» **Job A**:
In the forum thread on black-and-white darkroom manipulation, what other name does terri give for solarization?
» **Job B**:
Write the next part of the forum thread on black-and-white darkroom manipulation, starting after its final line.

» **Exercise text**:

# Mastering Manipulation!



## Saeid (Dec 5, 2004)

Ok anyone got any guides or techniques to the art of manipulation for non-digital black and white! Be it sandwiching, solarizing, etc! 
Any tips or tricks would be greatly appreciated or even a website to see some other photographers work! 

Thnx!


----------



## terri (Dec 5, 2004)

What kind of manipulation do you have in mind for traditional B&amp;W prints?   The "alternative" stuff I do involves manipulation of various Polaroid films.       There was a thread here on solarization; someone had some good success with that technique.   

What interests you?


----------



## Saeid (Dec 6, 2004)

Well i was thinking of sandwiching... the idea attracts me! 
And maybe solarization! Or a mixture of both!


----------



## terri (Dec 6, 2004)

You should be able to run a google search on the Sabattier effect (AKA solarization) and get lots of good information.


----------



## Karalee (Dec 6, 2004)

Sandwiching is a ton of fun!


----------



## terri (Dec 6, 2004)

Karalee said:
			
		

> Sandwiching is a ton of fun!

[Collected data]

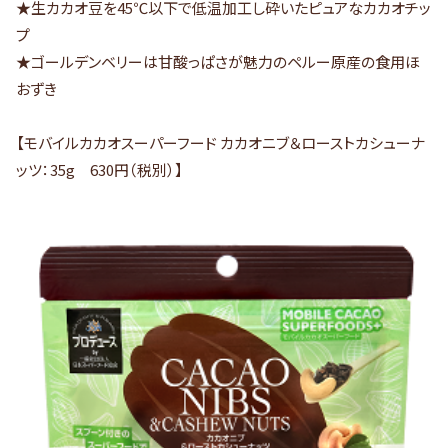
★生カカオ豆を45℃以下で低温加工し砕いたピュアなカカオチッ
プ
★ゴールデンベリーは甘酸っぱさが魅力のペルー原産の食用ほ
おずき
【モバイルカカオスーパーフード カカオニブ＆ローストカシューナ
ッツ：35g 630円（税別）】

» **Output A**:
The Sabattier effect.

» **Output B**:
I've never found 2 negs that would seem to work for it.   Haven't looked too hard, I suppose.


----------



## Karalee (Dec 6, 2004)

We kinda had a assignment on sandwiching in high school so we shot specifically for this idea. I had a series of photos and a friend of mine on different game boards, chess, snakes and ladders, monopoly and so forth. How I wish I still had those prints now :-?


----------



## Saeid (Dec 7, 2004)

So u just put 2 negs on top of each other and print?
Is there any cropping of the negatives?
The reason i ask is because im new to the manipulation!


----------



## oriecat (Dec 7, 2004)

Crop if you want to crop!  Just like any other pic.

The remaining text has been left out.